More than eight decades after it was installed, a memorial to the three 19th-century sibling novelists in London’s Westminster Abbey was amended Thursday to restore the diaereses – the two dots over the e in their surname.

The dots — which indicate that the name is pronounced “brontay” rather than “bront” — were omitted when the stone tablet commemorating Charlotte, Emily and Anne was erected in the abbey’s Poets’ Corner in October 1939, just after the outbreak of World War II.

They were restored after Brontë historian Sharon Wright, editor of the Brontë Society Gazette, raised the issue with Dean of Westminster David Hoyle. The abbey asked its stonemason to tap in the dots and its conservator to paint them.

“There’s no paper record for anyone complaining about this or mentioning this, so I just wanted to put it right, really,” Wright said. “These three Yorkshire women deserve their place here, but they also deserve to have their name spelled correctly.”

It’s believed the writers’ Irish father Patrick changed the spelling of his surname from Brunty or Prunty when he went to university in England.

Raised on the wild Yorkshire moors, all three sisters died before they were 40, leaving enduring novels including Charlotte’s “Jane Eyre,” Emily’s “Wuthering Heights” and Anne’s “The Tenant of Wildfell Hall.”

Rebecca Yorke, director of the Brontë Society, welcomed the restoration.

“As the Brontës and their work are loved and respected all over the world, it’s entirely appropriate that their name is spelled correctly on their memorial,” she said.

◇ ◇ ◇ ◇ ◇

*Objectives*.
[a] List every novel that the article on the Brontë memorial names by title.
[b] Quote everything from "They were restored" down to "to paint them." in the article on the Brontë memorial.
The data that come after this sentence play no part in any task.

*Listing*.
◇ ◇ ◇ ◇ ◇

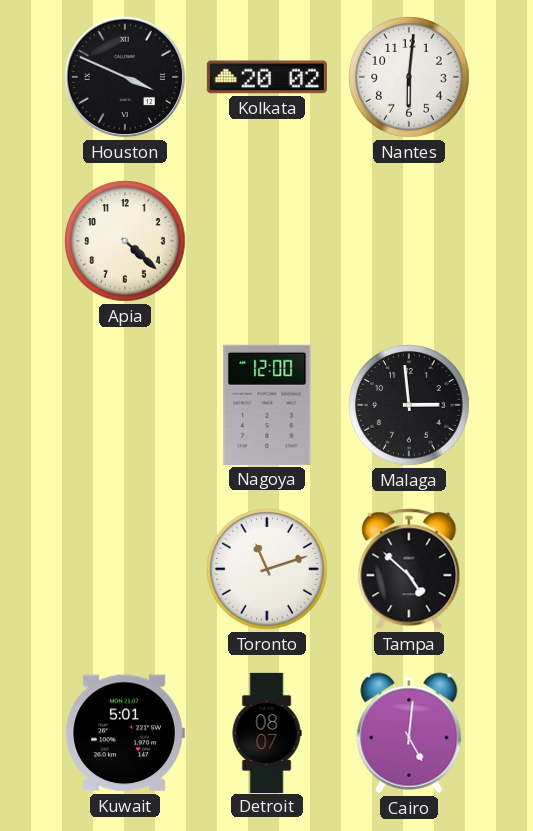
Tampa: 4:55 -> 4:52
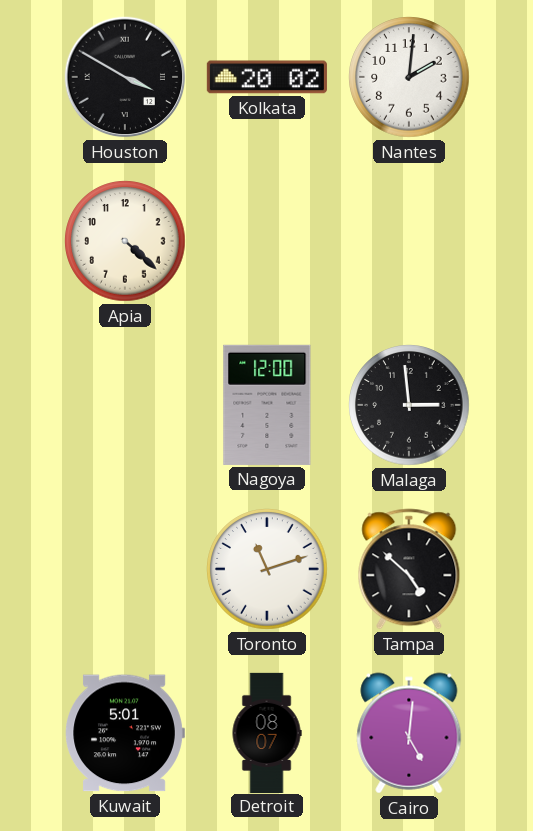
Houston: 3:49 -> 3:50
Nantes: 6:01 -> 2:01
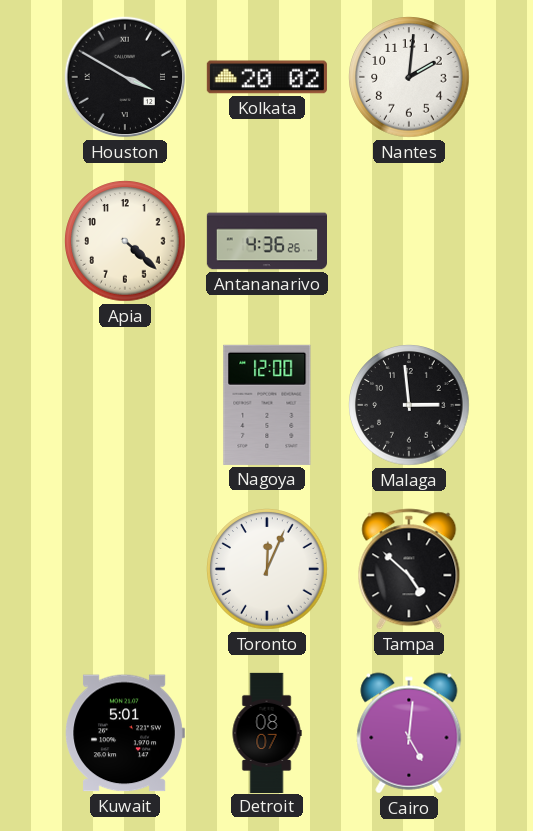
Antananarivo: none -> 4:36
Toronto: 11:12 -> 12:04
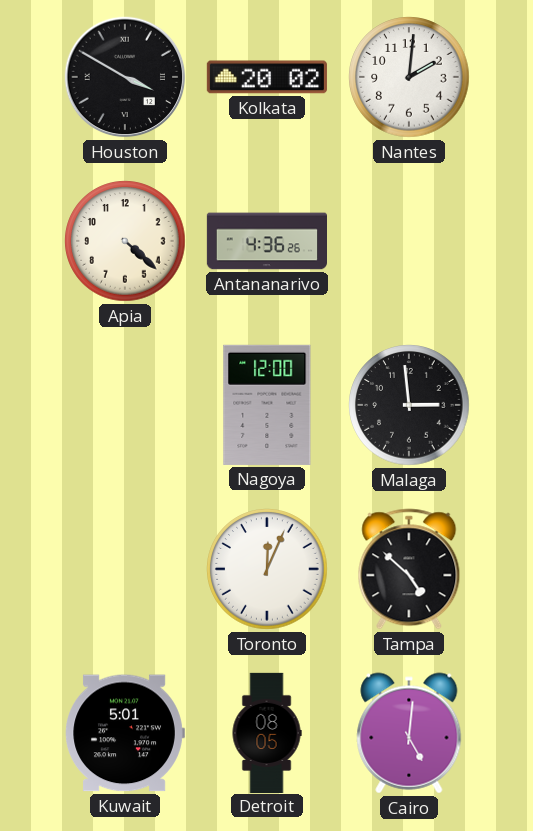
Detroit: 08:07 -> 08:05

◇ ◇ ◇ ◇ ◇

*Answers to the problems*.
[a] "Jane Eyre," "Wuthering Heights," "The Tenant of Wildfell Hall"

[b]
They were restored after Brontë historian Sharon Wright, editor of the Brontë Society Gazette, raised the issue with Dean of Westminster David Hoyle. The abbey asked its stonemason to tap in the dots and its conservator to paint them.